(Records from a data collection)

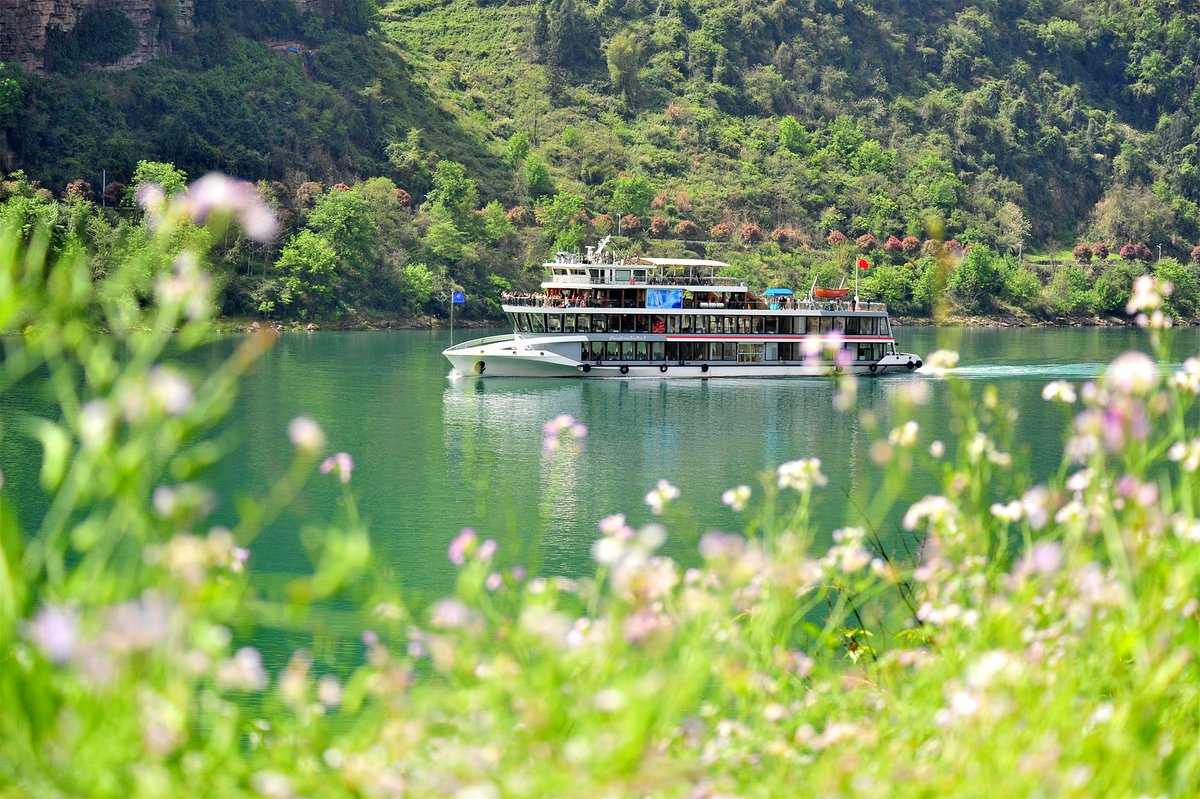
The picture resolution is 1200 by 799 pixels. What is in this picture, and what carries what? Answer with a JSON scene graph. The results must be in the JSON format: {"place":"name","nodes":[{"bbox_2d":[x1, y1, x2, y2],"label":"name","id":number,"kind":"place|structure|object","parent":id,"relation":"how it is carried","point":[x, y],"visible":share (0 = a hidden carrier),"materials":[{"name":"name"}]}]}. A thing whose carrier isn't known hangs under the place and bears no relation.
{"place":"outdoors","nodes":[
{"label":"outdoors","id":0,"kind":"place"},
{"bbox_2d":[0,327,1197,688],"label":"lake","id":1,"kind":"structure","parent":0,"point":[386,341],"materials":[{"name":"green liquid"}]},
{"bbox_2d":[441,244,919,378],"label":"cruise ship","id":2,"kind":"object","parent":1,"relation":"on","point":[489,359],"visible":0.89,"materials":[{"name":"white metal"}]},
{"bbox_2d":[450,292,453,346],"label":"flagpole","id":3,"kind":"object","parent":2,"relation":"on","point":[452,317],"visible":0.8,"materials":[{"name":"white metal"}]},
{"bbox_2d":[451,290,464,304],"label":"blue flag","id":4,"kind":"object","parent":3,"relation":"attached to","point":[456,297],"visible":0.96,"materials":[{"name":"blue fabric"}]},
{"bbox_2d":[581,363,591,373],"label":"tire","id":5,"kind":"object","parent":2,"relation":"attached to","point":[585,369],"visible":0.96,"materials":[{"name":"black rubber"}]},
{"bbox_2d":[591,234,612,260],"label":"radar mast","id":6,"kind":"object","parent":2,"relation":"on","point":[602,245],"visible":0.76,"materials":[{"name":"white metal"}]},
{"bbox_2d":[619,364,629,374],"label":"tire","id":7,"kind":"object","parent":2,"relation":"hanging from","point":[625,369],"visible":0.96,"materials":[{"name":"black rubber"}]},
{"bbox_2d":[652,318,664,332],"label":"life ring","id":8,"kind":"object","parent":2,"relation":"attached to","point":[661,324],"visible":0.78,"materials":[{"name":"red"}]},
{"bbox_2d":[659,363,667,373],"label":"tire","id":9,"kind":"object","parent":2,"relation":"hanging from","point":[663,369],"visible":0.96,"materials":[{"name":"black rubber"}]},
{"bbox_2d":[646,288,683,308],"label":"blue banner","id":10,"kind":"object","parent":2,"relation":"attached to","point":[675,303],"visible":0.85,"materials":[{"name":"blue"}]},
{"bbox_2d":[643,257,728,267],"label":"canopy","id":11,"kind":"object","parent":2,"relation":"attached to","point":[679,262],"visible":0.8,"materials":[{"name":"white fabric"}]},
{"bbox_2d":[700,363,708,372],"label":"tire","id":12,"kind":"object","parent":2,"relation":"hanging from","point":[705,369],"visible":0.97,"materials":[{"name":"black rubber"}]},
{"bbox_2d":[763,288,792,295],"label":"blue canopy","id":13,"kind":"object","parent":2,"relation":"on","point":[785,292],"visible":0.82,"materials":[{"name":"blue fabric"}]},
{"bbox_2d":[815,287,851,298],"label":"lifeboat","id":14,"kind":"object","parent":2,"relation":"on","point":[832,294],"visible":0.83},
{"bbox_2d":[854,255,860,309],"label":"flagpole","id":15,"kind":"object","parent":2,"relation":"on","point":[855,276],"visible":0.86,"materials":[{"name":"white metal"}]},
{"bbox_2d":[856,257,869,269],"label":"flag","id":16,"kind":"object","parent":15,"relation":"attached to","point":[863,264],"visible":0.95,"materials":[{"name":"red fabric"}]},
{"bbox_2d":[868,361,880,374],"label":"tire","id":17,"kind":"object","parent":2,"relation":"attached to","point":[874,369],"visible":0.96,"materials":[{"name":"black rubber"}]},
{"bbox_2d":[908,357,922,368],"label":"tire","id":18,"kind":"object","parent":2,"relation":"attached to","point":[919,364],"visible":0.89,"materials":[{"name":"black rubber"}]},
{"bbox_2d":[0,0,1199,323],"label":"hillside","id":19,"kind":"structure","parent":0,"point":[1036,47],"materials":[{"name":"green plant"}]},
{"bbox_2d":[0,68,23,118],"label":"tree","id":20,"kind":"object","parent":19,"relation":"on","point":[8,94],"visible":0.98,"materials":[{"name":"green plant"}]},
{"bbox_2d":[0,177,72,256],"label":"tree","id":21,"kind":"object","parent":19,"relation":"on","point":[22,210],"visible":0.63,"materials":[{"name":"green plant"}]},
{"bbox_2d":[65,179,94,200],"label":"shrub","id":22,"kind":"object","parent":19,"relation":"on","point":[78,187],"visible":0.73,"materials":[{"name":"plant"}]},
{"bbox_2d":[0,0,194,73],"label":"rock cliff","id":23,"kind":"structure","parent":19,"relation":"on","point":[38,31],"materials":[{"name":"grey stone"}]},
{"bbox_2d":[101,169,106,208],"label":"pole","id":24,"kind":"object","parent":19,"relation":"on","point":[104,175],"visible":0.77,"materials":[{"name":"metal"}]},
{"bbox_2d":[128,160,188,207],"label":"tree","id":25,"kind":"object","parent":19,"relation":"on","point":[160,175],"visible":0.47,"materials":[{"name":"green plant"}]},
{"bbox_2d":[273,232,343,312],"label":"tree","id":26,"kind":"object","parent":19,"relation":"on","point":[308,248],"visible":0.99,"materials":[{"name":"green plant"}]},
{"bbox_2d":[295,181,322,206],"label":"shrub","id":27,"kind":"object","parent":19,"relation":"on","point":[306,189],"visible":0.74,"materials":[{"name":"plant"}]},
{"bbox_2d":[290,183,382,305],"label":"tree","id":28,"kind":"object","parent":19,"relation":"on","point":[348,215],"visible":0.97,"materials":[{"name":"green plant"}]},
{"bbox_2d":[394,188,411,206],"label":"shrub","id":29,"kind":"object","parent":19,"relation":"on","point":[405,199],"visible":0.51,"materials":[{"name":"red plant"}]},
{"bbox_2d":[398,261,437,306],"label":"tree","id":30,"kind":"object","parent":19,"relation":"on","point":[409,273],"visible":0.95,"materials":[{"name":"green plant"}]},
{"bbox_2d":[423,159,481,257],"label":"tree","id":31,"kind":"object","parent":19,"relation":"on","point":[447,182],"visible":0.98,"materials":[{"name":"green plant"}]},
{"bbox_2d":[477,200,516,244],"label":"tree","id":32,"kind":"object","parent":19,"relation":"on","point":[494,220],"visible":0.95,"materials":[{"name":"green plant"}]},
{"bbox_2d":[505,205,528,224],"label":"shrub","id":33,"kind":"object","parent":19,"relation":"on","point":[517,210],"visible":0.73,"materials":[{"name":"plant"}]},
{"bbox_2d":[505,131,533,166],"label":"tree","id":34,"kind":"object","parent":19,"relation":"on","point":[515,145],"visible":0.83,"materials":[{"name":"green plant"}]},
{"bbox_2d":[522,153,550,198],"label":"tree","id":35,"kind":"object","parent":19,"relation":"on","point":[536,171],"visible":0.97,"materials":[{"name":"green plant"}]},
{"bbox_2d":[535,192,586,244],"label":"tree","id":36,"kind":"object","parent":19,"relation":"on","point":[555,208],"visible":0.92,"materials":[{"name":"green plant"}]},
{"bbox_2d":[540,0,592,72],"label":"tree","id":37,"kind":"object","parent":19,"relation":"on","point":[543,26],"visible":0.96,"materials":[{"name":"green plant"}]},
{"bbox_2d":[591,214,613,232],"label":"shrub","id":38,"kind":"object","parent":19,"relation":"on","point":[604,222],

- Task goal
Copy the entries exactly. Leave out the images.

- Task result
The picture resolution is 1200 by 799 pixels. What is in this picture, and what carries what? Answer with a JSON scene graph. The results must be in the JSON format: {"place":"name","nodes":[{"bbox_2d":[x1, y1, x2, y2],"label":"name","id":number,"kind":"place|structure|object","parent":id,"relation":"how it is carried","point":[x, y],"visible":share (0 = a hidden carrier),"materials":[{"name":"name"}]}]}. A thing whose carrier isn't known hangs under the place and bears no relation.
{"place":"outdoors","nodes":[
{"label":"outdoors","id":0,"kind":"place"},
{"bbox_2d":[0,327,1197,688],"label":"lake","id":1,"kind":"structure","parent":0,"point":[386,341],"materials":[{"name":"green liquid"}]},
{"bbox_2d":[441,244,919,378],"label":"cruise ship","id":2,"kind":"object","parent":1,"relation":"on","point":[489,359],"visible":0.89,"materials":[{"name":"white metal"}]},
{"bbox_2d":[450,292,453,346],"label":"flagpole","id":3,"kind":"object","parent":2,"relation":"on","point":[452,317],"visible":0.8,"materials":[{"name":"white metal"}]},
{"bbox_2d":[451,290,464,304],"label":"blue flag","id":4,"kind":"object","parent":3,"relation":"attached to","point":[456,297],"visible":0.96,"materials":[{"name":"blue fabric"}]},
{"bbox_2d":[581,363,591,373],"label":"tire","id":5,"kind":"object","parent":2,"relation":"attached to","point":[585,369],"visible":0.96,"materials":[{"name":"black rubber"}]},
{"bbox_2d":[591,234,612,260],"label":"radar mast","id":6,"kind":"object","parent":2,"relation":"on","point":[602,245],"visible":0.76,"materials":[{"name":"white metal"}]},
{"bbox_2d":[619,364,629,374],"label":"tire","id":7,"kind":"object","parent":2,"relation":"hanging from","point":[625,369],"visible":0.96,"materials":[{"name":"black rubber"}]},
{"bbox_2d":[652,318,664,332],"label":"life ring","id":8,"kind":"object","parent":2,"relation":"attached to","point":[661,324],"visible":0.78,"materials":[{"name":"red"}]},
{"bbox_2d":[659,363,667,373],"label":"tire","id":9,"kind":"object","parent":2,"relation":"hanging from","point":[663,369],"visible":0.96,"materials":[{"name":"black rubber"}]},
{"bbox_2d":[646,288,683,308],"label":"blue banner","id":10,"kind":"object","parent":2,"relation":"attached to","point":[675,303],"visible":0.85,"materials":[{"name":"blue"}]},
{"bbox_2d":[643,257,728,267],"label":"canopy","id":11,"kind":"object","parent":2,"relation":"attached to","point":[679,262],"visible":0.8,"materials":[{"name":"white fabric"}]},
{"bbox_2d":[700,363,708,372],"label":"tire","id":12,"kind":"object","parent":2,"relation":"hanging from","point":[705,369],"visible":0.97,"materials":[{"name":"black rubber"}]},
{"bbox_2d":[763,288,792,295],"label":"blue canopy","id":13,"kind":"object","parent":2,"relation":"on","point":[785,292],"visible":0.82,"materials":[{"name":"blue fabric"}]},
{"bbox_2d":[815,287,851,298],"label":"lifeboat","id":14,"kind":"object","parent":2,"relation":"on","point":[832,294],"visible":0.83},
{"bbox_2d":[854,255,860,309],"label":"flagpole","id":15,"kind":"object","parent":2,"relation":"on","point":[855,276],"visible":0.86,"materials":[{"name":"white metal"}]},
{"bbox_2d":[856,257,869,269],"label":"flag","id":16,"kind":"object","parent":15,"relation":"attached to","point":[863,264],"visible":0.95,"materials":[{"name":"red fabric"}]},
{"bbox_2d":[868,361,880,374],"label":"tire","id":17,"kind":"object","parent":2,"relation":"attached to","point":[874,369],"visible":0.96,"materials":[{"name":"black rubber"}]},
{"bbox_2d":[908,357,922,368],"label":"tire","id":18,"kind":"object","parent":2,"relation":"attached to","point":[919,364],"visible":0.89,"materials":[{"name":"black rubber"}]},
{"bbox_2d":[0,0,1199,323],"label":"hillside","id":19,"kind":"structure","parent":0,"point":[1036,47],"materials":[{"name":"green plant"}]},
{"bbox_2d":[0,68,23,118],"label":"tree","id":20,"kind":"object","parent":19,"relation":"on","point":[8,94],"visible":0.98,"materials":[{"name":"green plant"}]},
{"bbox_2d":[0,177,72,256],"label":"tree","id":21,"kind":"object","parent":19,"relation":"on","point":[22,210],"visible":0.63,"materials":[{"name":"green plant"}]},
{"bbox_2d":[65,179,94,200],"label":"shrub","id":22,"kind":"object","parent":19,"relation":"on","point":[78,187],"visible":0.73,"materials":[{"name":"plant"}]},
{"bbox_2d":[0,0,194,73],"label":"rock cliff","id":23,"kind":"structure","parent":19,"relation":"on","point":[38,31],"materials":[{"name":"grey stone"}]},
{"bbox_2d":[101,169,106,208],"label":"pole","id":24,"kind":"object","parent":19,"relation":"on","point":[104,175],"visible":0.77,"materials":[{"name":"metal"}]},
{"bbox_2d":[128,160,188,207],"label":"tree","id":25,"kind":"object","parent":19,"relation":"on","point":[160,175],"visible":0.47,"materials":[{"name":"green plant"}]},
{"bbox_2d":[273,232,343,312],"label":"tree","id":26,"kind":"object","parent":19,"relation":"on","point":[308,248],"visible":0.99,"materials":[{"name":"green plant"}]},
{"bbox_2d":[295,181,322,206],"label":"shrub","id":27,"kind":"object","parent":19,"relation":"on","point":[306,189],"visible":0.74,"materials":[{"name":"plant"}]},
{"bbox_2d":[290,183,382,305],"label":"tree","id":28,"kind":"object","parent":19,"relation":"on","point":[348,215],"visible":0.97,"materials":[{"name":"green plant"}]},
{"bbox_2d":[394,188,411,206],"label":"shrub","id":29,"kind":"object","parent":19,"relation":"on","point":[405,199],"visible":0.51,"materials":[{"name":"red plant"}]},
{"bbox_2d":[398,261,437,306],"label":"tree","id":30,"kind":"object","parent":19,"relation":"on","point":[409,273],"visible":0.95,"materials":[{"name":"green plant"}]},
{"bbox_2d":[423,159,481,257],"label":"tree","id":31,"kind":"object","parent":19,"relation":"on","point":[447,182],"visible":0.98,"materials":[{"name":"green plant"}]},
{"bbox_2d":[477,200,516,244],"label":"tree","id":32,"kind":"object","parent":19,"relation":"on","point":[494,220],"visible":0.95,"materials":[{"name":"green plant"}]},
{"bbox_2d":[505,205,528,224],"label":"shrub","id":33,"kind":"object","parent":19,"relation":"on","point":[517,210],"visible":0.73,"materials":[{"name":"plant"}]},
{"bbox_2d":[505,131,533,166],"label":"tree","id":34,"kind":"object","parent":19,"relation":"on","point":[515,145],"visible":0.83,"materials":[{"name":"green plant"}]},
{"bbox_2d":[522,153,550,198],"label":"tree","id":35,"kind":"object","parent":19,"relation":"on","point":[536,171],"visible":0.97,"materials":[{"name":"green plant"}]},
{"bbox_2d":[535,192,586,244],"label":"tree","id":36,"kind":"object","parent":19,"relation":"on","point":[555,208],"visible":0.92,"materials":[{"name":"green plant"}]},
{"bbox_2d":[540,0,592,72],"label":"tree","id":37,"kind":"object","parent":19,"relation":"on","point":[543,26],"visible":0.96,"materials":[{"name":"green plant"}]},
{"bbox_2d":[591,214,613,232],"label":"shrub","id":38,"kind":"object","parent":19,"relation":"on","point":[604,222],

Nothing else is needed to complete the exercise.